I'll admit I haven't spent a ton of time thinking through all the implications, but that proposal seems like it comes with some significant security tradeoffs. In particular, you'd lose the ability to prove you control the domain name at the time of certificate renewal. Instead, the key pair approach shows you controlled the DNS records for the domain at some point and your entry has yet to be deleted. From the certificate issuing standpoint, that seems like a much weaker security guarantee. Certbot's access to your DNS records does mean you have to protect those credentials, but the overall requirement seems like a feature rather than a bug.
I don't see announcing a public key being much different to PGP or other trust systems. If I say I sign my messages with `63847B4B83930F0C` and you save that information you'll continue to trust that it's me in the future even though there is no proof I still control the private key.

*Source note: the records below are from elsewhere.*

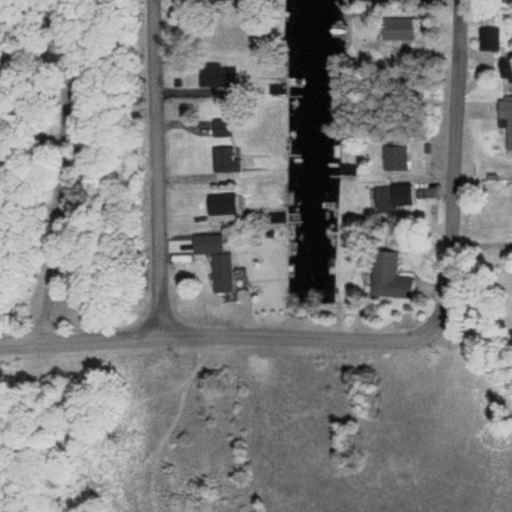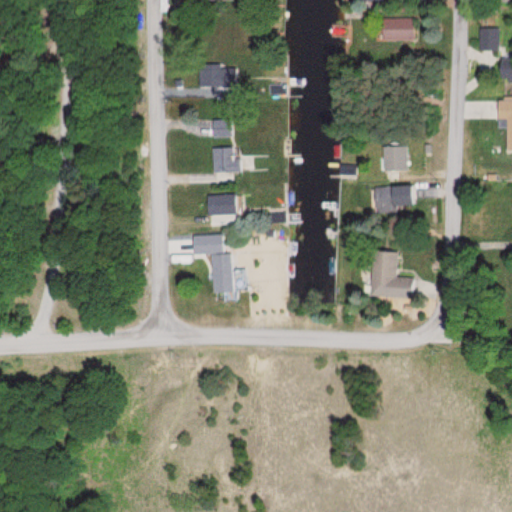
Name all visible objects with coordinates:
building: (377, 0)
building: (220, 1)
building: (403, 29)
building: (494, 39)
building: (509, 74)
building: (508, 109)
building: (229, 129)
building: (403, 159)
building: (236, 160)
road: (452, 166)
road: (160, 169)
road: (57, 171)
building: (399, 199)
building: (230, 205)
building: (226, 267)
building: (394, 274)
road: (302, 340)
road: (83, 341)
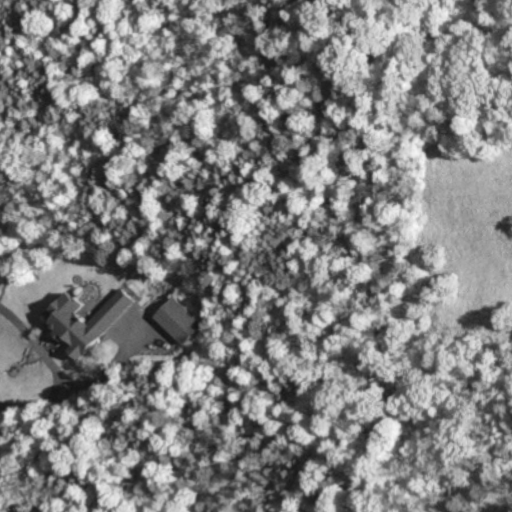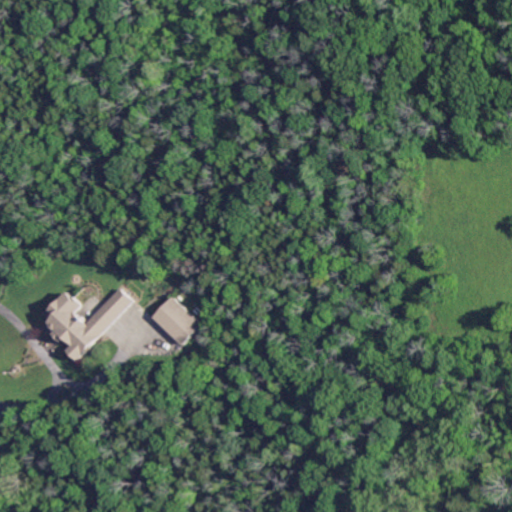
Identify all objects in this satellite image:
building: (85, 319)
building: (178, 320)
building: (85, 322)
building: (179, 322)
road: (6, 333)
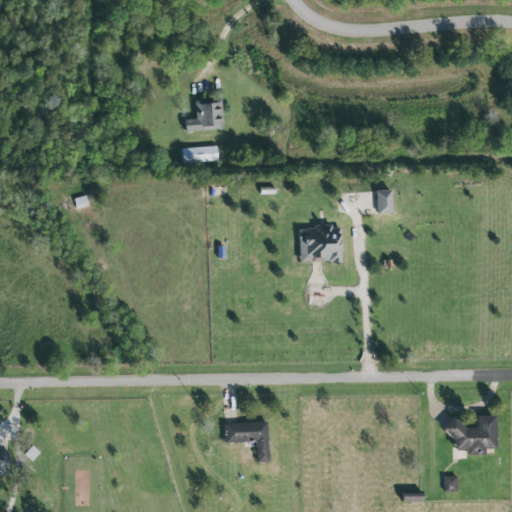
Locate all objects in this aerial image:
road: (224, 31)
road: (396, 32)
building: (207, 117)
building: (200, 155)
road: (314, 175)
building: (385, 202)
building: (320, 245)
road: (366, 312)
road: (255, 375)
road: (460, 410)
building: (476, 436)
building: (250, 437)
building: (470, 437)
building: (3, 459)
building: (450, 485)
building: (415, 499)
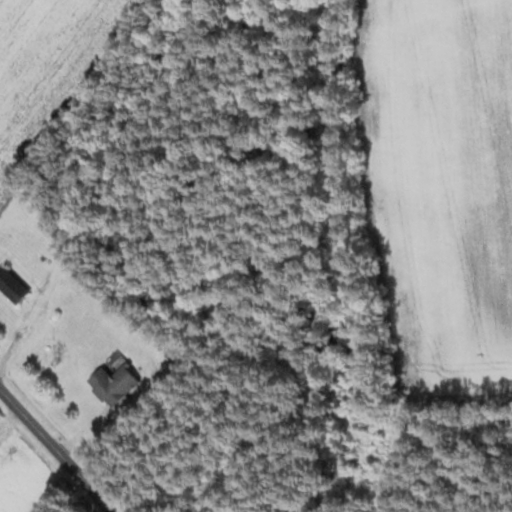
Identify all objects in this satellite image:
building: (11, 285)
building: (105, 386)
road: (56, 447)
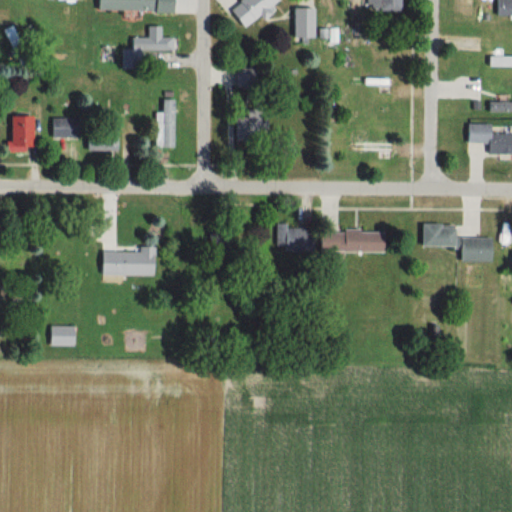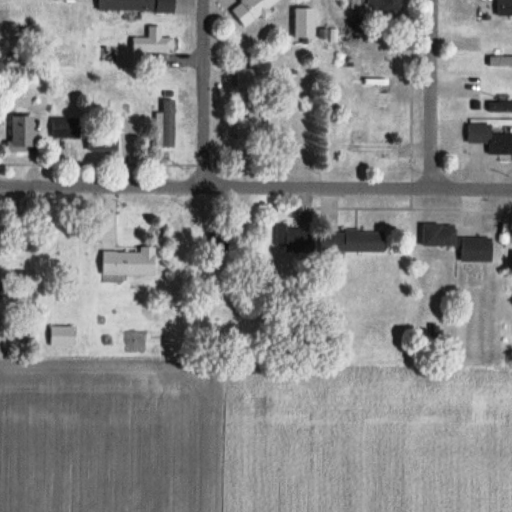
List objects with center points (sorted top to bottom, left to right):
building: (133, 6)
building: (381, 6)
building: (503, 8)
building: (249, 9)
building: (300, 24)
building: (150, 43)
building: (498, 62)
building: (242, 78)
road: (204, 96)
road: (433, 96)
building: (499, 107)
building: (163, 126)
building: (65, 128)
building: (249, 128)
building: (17, 134)
building: (101, 135)
building: (488, 140)
building: (369, 147)
road: (255, 192)
building: (292, 239)
building: (349, 242)
building: (454, 243)
building: (126, 263)
building: (59, 336)
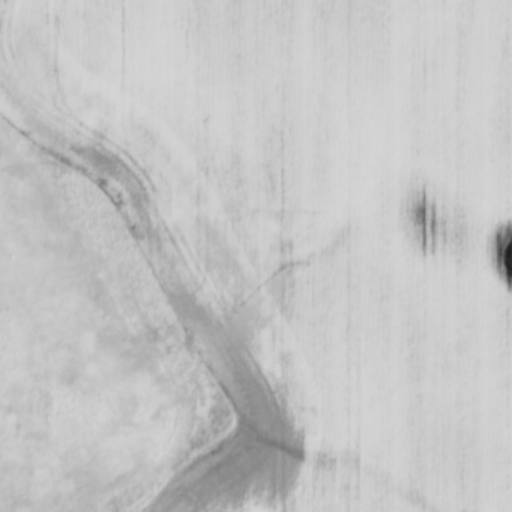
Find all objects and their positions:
road: (150, 314)
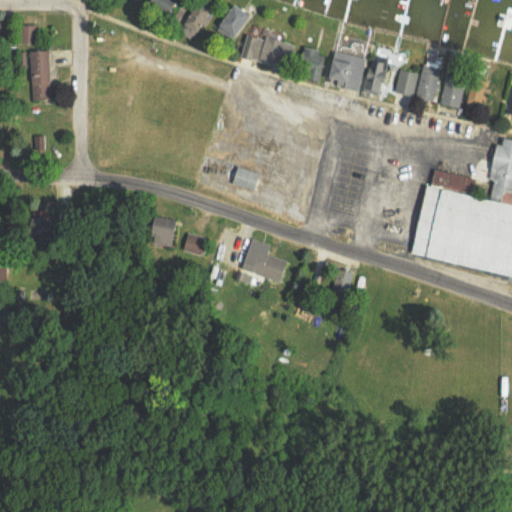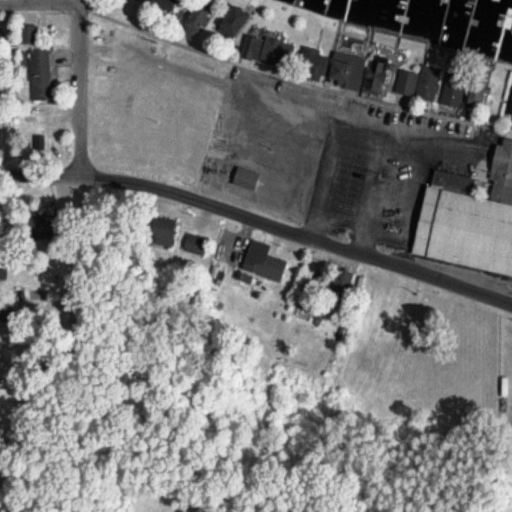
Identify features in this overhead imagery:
building: (166, 4)
building: (201, 16)
building: (238, 20)
building: (31, 33)
road: (79, 44)
building: (270, 50)
building: (314, 58)
building: (349, 70)
road: (254, 72)
building: (44, 75)
building: (377, 75)
building: (408, 81)
building: (431, 82)
building: (455, 88)
building: (479, 96)
road: (79, 129)
building: (247, 178)
building: (471, 218)
building: (466, 220)
road: (259, 224)
building: (168, 234)
building: (196, 244)
building: (262, 262)
building: (7, 314)
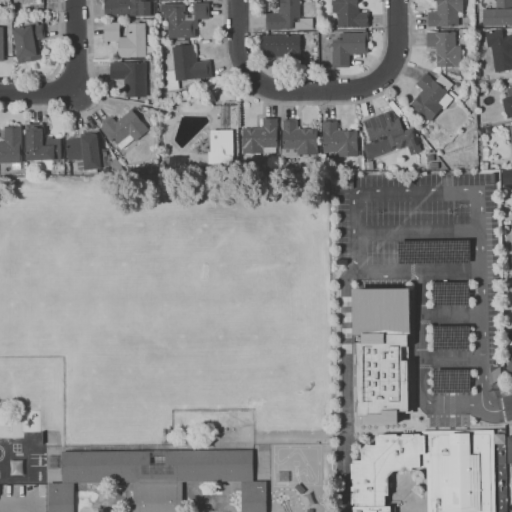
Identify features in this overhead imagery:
building: (126, 7)
building: (126, 7)
building: (444, 12)
building: (348, 13)
building: (349, 13)
building: (445, 13)
building: (498, 13)
building: (498, 13)
building: (287, 16)
building: (183, 17)
building: (287, 17)
building: (183, 18)
building: (126, 38)
building: (127, 38)
road: (402, 39)
building: (27, 41)
building: (27, 42)
building: (1, 43)
building: (1, 43)
road: (77, 44)
building: (281, 44)
building: (281, 45)
building: (346, 46)
building: (346, 47)
building: (444, 47)
building: (444, 48)
building: (500, 49)
building: (500, 50)
building: (188, 63)
building: (189, 64)
building: (129, 76)
building: (130, 76)
road: (37, 89)
road: (281, 90)
building: (430, 95)
building: (431, 96)
building: (507, 101)
building: (508, 102)
building: (123, 128)
building: (124, 129)
building: (510, 133)
building: (387, 134)
building: (510, 134)
building: (388, 135)
building: (259, 136)
building: (260, 136)
building: (299, 137)
building: (299, 137)
building: (338, 138)
building: (339, 139)
building: (40, 143)
building: (10, 144)
building: (11, 144)
building: (41, 144)
building: (220, 145)
building: (220, 146)
building: (83, 150)
building: (84, 151)
building: (506, 175)
building: (506, 175)
road: (480, 208)
building: (415, 211)
road: (418, 231)
building: (433, 250)
road: (418, 269)
building: (450, 293)
road: (451, 314)
building: (450, 336)
building: (381, 353)
building: (381, 353)
road: (451, 358)
road: (423, 364)
building: (509, 364)
building: (509, 364)
building: (451, 381)
road: (345, 387)
road: (509, 406)
road: (470, 425)
road: (301, 446)
building: (508, 448)
building: (508, 449)
building: (428, 469)
building: (429, 469)
road: (295, 472)
building: (157, 482)
building: (157, 482)
road: (24, 502)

If anything, as far as I'm concerned, DNS-based challenges are a stronger proof that I own the domain as it requires access to the nameserver. HTTP-based challenges just prove that I have access to a computer pointed to by a DNS record which is far easier to get wrong. This is why wildcard domains cannot be issued to HTTP challenges, just because I can serve a file on a subdomain doesn't mean I own the parent domain.

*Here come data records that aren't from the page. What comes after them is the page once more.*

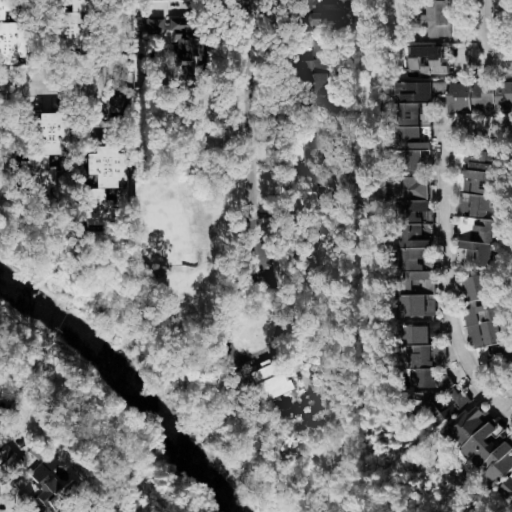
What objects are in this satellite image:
building: (317, 14)
building: (317, 15)
building: (434, 18)
building: (435, 19)
building: (71, 23)
building: (72, 23)
road: (486, 30)
building: (10, 35)
building: (10, 35)
road: (118, 43)
road: (505, 58)
building: (427, 59)
building: (428, 60)
building: (317, 74)
building: (317, 75)
road: (47, 85)
building: (416, 92)
building: (416, 92)
building: (120, 94)
building: (494, 94)
building: (494, 94)
building: (121, 95)
building: (460, 97)
building: (461, 98)
road: (101, 106)
building: (425, 114)
building: (425, 115)
building: (410, 127)
building: (410, 128)
road: (250, 135)
building: (311, 144)
building: (312, 144)
building: (42, 152)
building: (43, 152)
building: (413, 160)
building: (414, 161)
building: (98, 181)
building: (99, 181)
building: (163, 228)
building: (163, 228)
building: (486, 230)
building: (487, 230)
building: (416, 248)
building: (313, 249)
building: (416, 249)
building: (314, 250)
road: (448, 251)
building: (475, 253)
building: (475, 253)
building: (191, 287)
building: (192, 288)
road: (234, 315)
building: (482, 317)
building: (483, 318)
building: (430, 375)
building: (430, 376)
building: (266, 379)
building: (267, 379)
river: (129, 383)
building: (483, 444)
building: (8, 462)
building: (45, 473)
building: (507, 490)
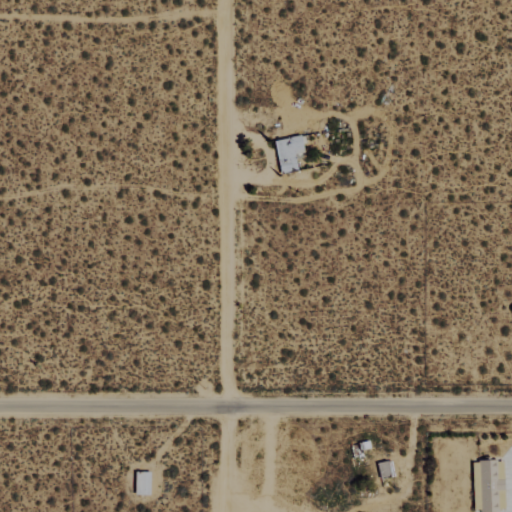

But I agree, using a key-based DNS challenge would be a new feature. It was discussed before but at the time LE devs didn't come to a consensus with how to move it forwards.

To be fair, “you controlled the DNS records for the domain at some point and your entry has yet to be deleted” could also describe the HTTP-01 challenge. Admittedly, having the A/AAAA record point to the wrong place is much more likely to be noticed than having a stray TXT record lying around. Perhaps more worrying is the possibility of having a keypair that is legitimately being used to sign certificate requests, but which an attacker also stole a copy of at some point. (Assume that the server owner doesn’t know they were compromised and hence didn’t rotate the key, but the attacker subsequently lost access for some reason.) Such an attacker would likely have also stolen the TLS private key, but that only stays valid for 90 days, whereas for this keypair approach to be useful, the keypair would have to stay valid for a long time or indefinitely…
Does it? Under the approach of storing a public key in DNS, certs can be issued long after the person asking for one has lost access to the website, if the pubkey record hasn't been deleted.

With http-01, ownership has to be proven every time a new cert is issued.

> Such an attacker would likely have also stolen the TLS private key, but that only stays valid for 90 days

That doesn't have to be the case; the private key can be valid for as long as someone wants it to be, unrelated to the validation period of the cert that is issued. Yes, it does look like certbot generates a new keypair for every renewal, but in a world where we were putting a pubkey in a DNS record, the private key would certainly have a much longer validity, as otherwise there'd be no point to doing it this way in the first place.

Sorry, can you clarify what you mean by this? The ACME spec (RFC 8555: https://www.rfc-editor.org/rfc/rfc8555.html) fully specified both the HTTP-01 (Section 8.3) and the DNS-01 (Section 8.4) challenges nearly four years ago. The TLS-ALPN-01 challenge was fully specified in RFC 8737 (https://www.rfc-editor.org/rfc/rfc8737) about a year later.

In addition, the new work mentioned in this letter is ARI, or ACME Renewal Info, which is not directly tied to any of the aforementioned renewal methods.

If your concern is that certbot has access to your DNS records, you can set up a CNAME or NS record on _acme-challenge.your-domain and serve the TXT record from a separate, isolated DNS server.
That's an interesting solution to mitigating risk. I wasn't aware that LE would follow a CNAME to a different TXT record.

Although it does require an additional NS which is an additional maintenance overhead - that is preferable to leaving automated services sitting around with write access to important domains. At least until I can stop regularly writing DNS records.